The other drawback of an intrathecal is that it is a "one-shot" technique. This means that once the medication is placed, the effect of the medication is time-limited. This is unlike and epidural where a catheter is placed in the body to allow continuous application of medication or intermittent repeat administration of additional medication. Of course, an intrathecal could always be repeated but this involved another needle stick for the patient. To minimize the effect of this limitation, a combination of narcotics is often used. One example is the use of Sufentanil (a fast acting narcotic with a duration of about 45 minutes) combined with Morphine (takes about 45-60 minutes to start working but lasts 18-24 hours).

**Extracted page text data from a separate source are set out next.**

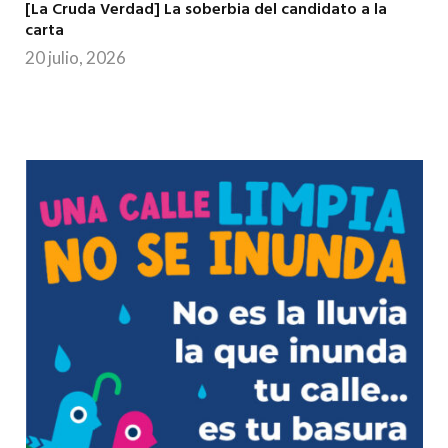
[La Cruda Verdad] La soberbia del candidato a la
carta
20 julio, 2026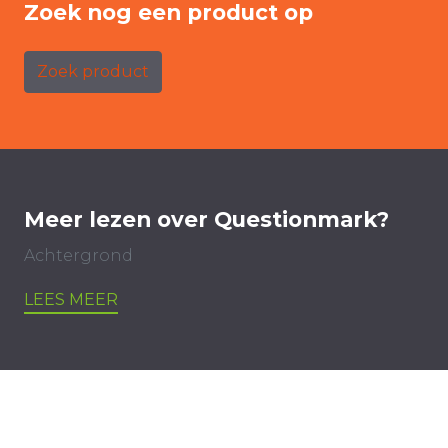
Zoek nog een product op
Zoek product
Meer lezen over Questionmark?
Achtergrond
LEES MEER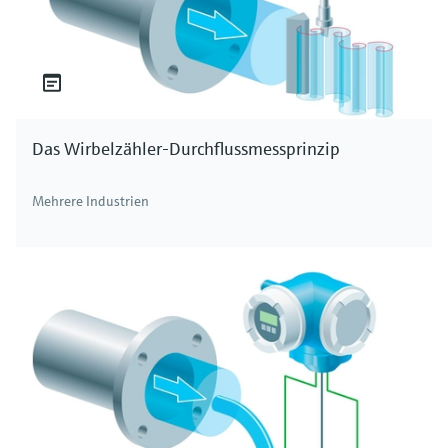
Das Wirbelzähler-Durchflussmessprinzip
Mehrere Industrien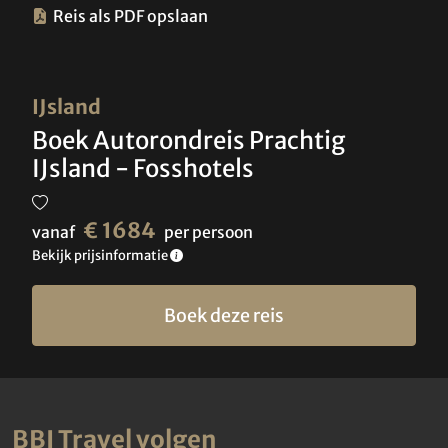
Reis als PDF opslaan
IJsland
Boek Autorondreis Prachtig
IJsland - Fosshotels
€ 1684
vanaf
per persoon
Bekijk prijsinformatie
Boek deze reis
BBI Travel volgen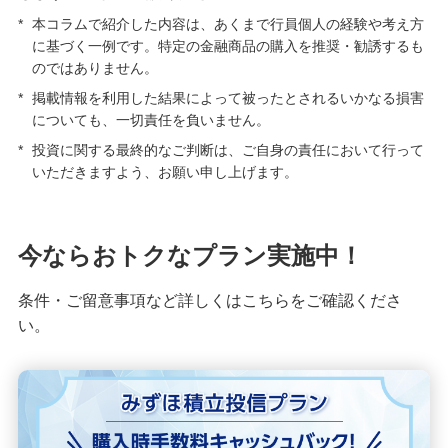
*
本コラムで紹介した内容は、あくまで行員個人の経験や考え方
に基づく一例です。特定の金融商品の購入を推奨・勧誘するも
のではありません。
*
掲載情報を利用した結果によって被ったとされるいかなる損害
についても、一切責任を負いません。
*
投資に関する最終的なご判断は、ご自身の責任において行って
いただきますよう、お願い申し上げます。
今ならおトクなプラン実施中！
条件・ご留意事項など詳しくはこちらをご確認くださ
い。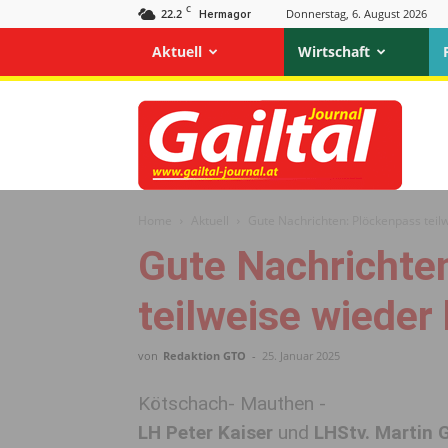
C
22.2
Donnerstag, 6. August 2026
Hermagor
Aktuell
Wirtschaft
Gailtal
Journal
Home
Aktuell
Gute Nachrichten: Plöckenpass teil
Gute Nachrichte
teilweise wieder
von
Redaktion GTO
-
25. Januar 2025
Kötschach- Mauthen -
LH Peter Kaiser
und
LHStv. Martin 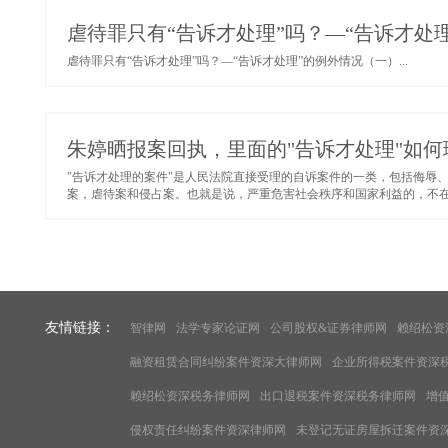
虐待罪只有“告诉才处理”吗？—“告诉才处
虐待罪只有“告诉才处理”吗？—“告诉才处理”的例外情况（一）...
朱婷晒报案回执，里面的"告诉才处理"如何
"告诉才处理的案件"是人民法院直接受理的自诉案件的一类，包括侮辱
案，虐待案和侵占案。也就是说，严重危害社会秩序和国家利益的，不在"告
友情链接：
智律网
法学专家论证网
公司股权&证券律师网
赖绍松资
融资租赁合同纠纷案件资深大律师网
企业所得税案件资深
赖绍松资深税务律师网
出口退税案件资深税务律师网
增
侵权责任纠纷案件资深律师网
未登记无证房屋拆迁案件资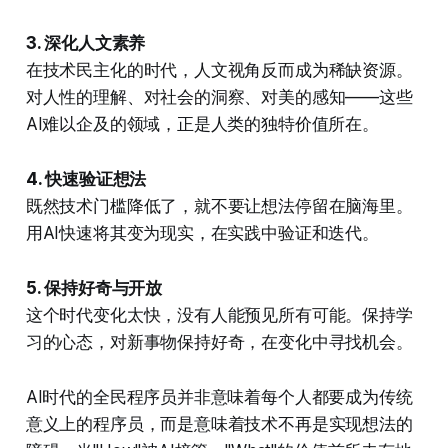
3. 深化人文素养
在技术民主化的时代，人文视角反而成为稀缺资源。
对人性的理解、对社会的洞察、对美的感知——这些
AI难以企及的领域，正是人类的独特价值所在。
4. 快速验证想法
既然技术门槛降低了，就不要让想法停留在脑海里。
用AI快速将其变为现实，在实践中验证和迭代。
5. 保持好奇与开放
这个时代变化太快，没有人能预见所有可能。保持学
习的心态，对新事物保持好奇，在变化中寻找机会。
AI时代的全民程序员并非意味着每个人都要成为传统
意义上的程序员，而是意味着技术不再是实现想法的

The advantages of an intrathecal include ease and speed of placement as well as almost immediate pain relief (an epidural usually takes about ten minutes to start working). In addition the patient is able to move, walk, and push without any muscle weakness. The risk of hypotension (a drop in blood pressure) is significantly reduced in comparison to epidurals. There also is some evidence in the anesthesia and obstetrical literature that suggests that there is a smaller risk of caesarean section, prolonged labor, and forceps delivery when intrathecal is utilized versus when an epidural is utilized.

Some anesthesiologists will add a small amount of dilute local anesthetics to the narcotic solution in an attempt to increase the level of pain relief that results from an intrathecal. In my experience, this is an effective technique which I often utilize. It does increase the likelihood of numbness of the legs, weakness of the legs and a drop in blood pressure, but only very slightly. It is a good alternative for patients that need a higher level of relief but do not wish to have an epidural.

Another technique to avoid some of the drawbacks of an intrathecal (limited duration, less control of pain, etc.) is to combine an intrathecal technique for immediate relief with an epidural catheter for "backup" if the patient needs more pain relief or longer pain relief. This technique has its own advantages and disadvantages. This so-called combined spinal-epidural technique is the basis for what is known as the "walking epidural" and is the topic of this article.